I was at the dentist this morning and picked up US weekly to read. In there was an article about Venus Williams titled "25 Things You Don't Know About Me." Number 2 on her list was "I have a Havanese dog named Harold Reginald Williams." 

Do you know of any other celebrity Hav owners?


----------



## Carefulove

Yeah; Me.











ound:


----------



## JeanMarie

Other than Baba Wawa...no.


----------



## Gwen

One of Donald Trump's sons has two and they were given their own 2008 Christmas tree!!!
Gwen


----------



## rdanielle

Robert Verdi


----------



## Gwen

Just found this tidbit from a local paper:

VANESSA Trump is true to her word. Having told The Post she and hubby Donald Trump Jr. would move once they had two kids, the gorgeous family -- including Kai Madison, 2, baby Donald Trump III and their two Havanese dogs -- is relocating to a non- Trump building. The family -- who've been cramped in a 1,550-square-foot two- bedroom, two-bath pad at Trump Place on Riverside Boulevard -- is buying a three-bedroom at the Sov ereign on East 58th Street, in the $2 million-plus range, reports The Post's Jennifer Gould Keil. They also own a three- bedroom home in Bedford.


----------



## AmeliasBabaloo

Venus not only is a great Tennis player but has fabulous taste in dog breeds. She and I have much in common. I am only a so so tennis player.

Vicki


----------



## dbeech

I was at a business function at the Ritz Carlton in Key Biscayne, FL a few years ago and Venus was there. She was trying to relax by the pool, but she was so welcoming to her fans who approached her, especially the kids. I was really impressed by her gracious behavior.


----------



## Havtahava

Seal & Heidi Klum also have a Hav.


----------



## dbeech

Here is a picture of Venus with her Hav, Harold.

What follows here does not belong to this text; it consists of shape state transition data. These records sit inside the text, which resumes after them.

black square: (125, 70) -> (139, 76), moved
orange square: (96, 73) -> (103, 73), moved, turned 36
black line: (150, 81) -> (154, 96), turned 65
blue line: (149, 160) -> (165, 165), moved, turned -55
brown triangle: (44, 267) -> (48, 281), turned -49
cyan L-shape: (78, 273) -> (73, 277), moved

How do I get the image to show up in my post without being a link?


----------



## ECudmore

I want to invite Venus and Harold to our hav gathering. I stood behind her at the Accura tournament, she is lovely.

Elayne and Racquet


----------



## Thumper

I just realizes Real Housewives of NYC's Bethenny Frankel's baby, Cookie, is a havanese. I always kinda thought maybe but then I saw her on an interview where Cookie was revealed as a Havanese..


----------



## dodrop82

AHHHHHH!!!!!! Are you kidding me! I thought Cookie was a Hav and asked on the forum about a year ago, and was told she was a Shih Tzu mix! Golly!!!!


----------



## crazymasons

Daniel Tosh of Tosh.0 has a Hav, and it's on the show quite frequently.


----------



## Susan0406

dodrop82 said:


> AHHHHHH!!!!!! Are you kidding me! I thought Cookie was a Hav and asked on the forum about a year ago, and was told she was a Shih Tzu mix! Golly!!!!


I heard that Cookie is a Lhasa Apso mix


----------



## JMGracie

crazymasons said:


> Daniel Tosh of Tosh.0 has a Hav, and it's on the show quite frequently.

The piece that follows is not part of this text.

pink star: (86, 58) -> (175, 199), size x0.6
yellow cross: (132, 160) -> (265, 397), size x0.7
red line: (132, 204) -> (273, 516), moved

That poor dog has to put up with so much! Haha, it always cracks me up though.


----------



## misstray

Susan0406 said:


> I heard that Cookie is a Lhasa Apso mix


It says in the comments on the video that she's a Lhasa mix.


----------



## Thumper

really? I could've sworn I heard Havanese! I can't remember which interview it was on.....possibly havalapso? 

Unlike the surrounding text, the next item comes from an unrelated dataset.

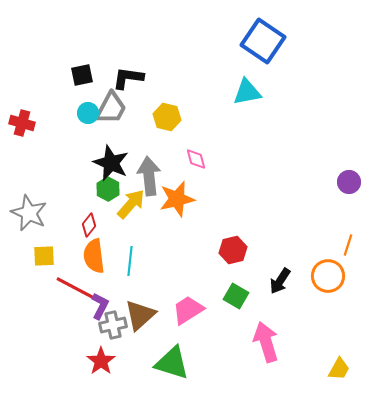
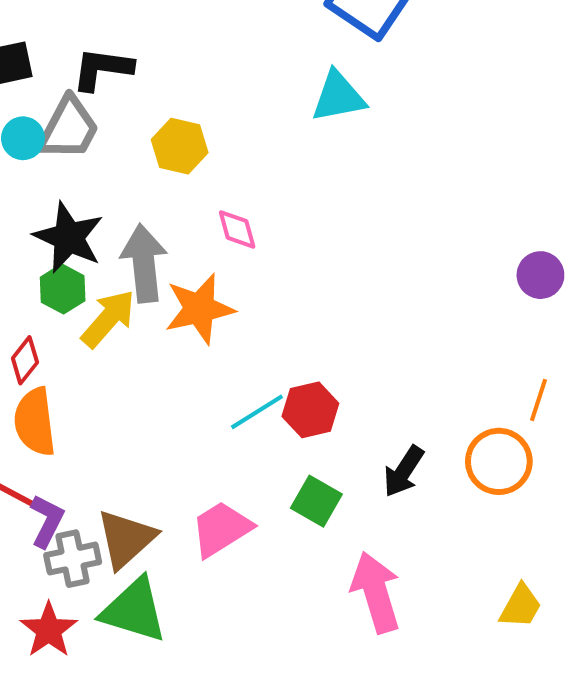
cyan line: (130, 261) -> (257, 412), moved, turned 52
green triangle: (172, 363) -> (134, 610), moved
yellow trapezoid: (339, 369) -> (521, 606), moved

cookie is cute, nonetheless!


----------



## dodrop82

I'll just phone up Bethenny and get to the bottom of this.....(HeeHee!)


----------



## gelbergirl

Joan River (I learned this in the documentary that was made about her last year).


----------



## Thumper

Cookie is too little to be a lhasa ...idk, I wish they'd announce these things on the animal channel TMZ gossip news show or something....ound:


----------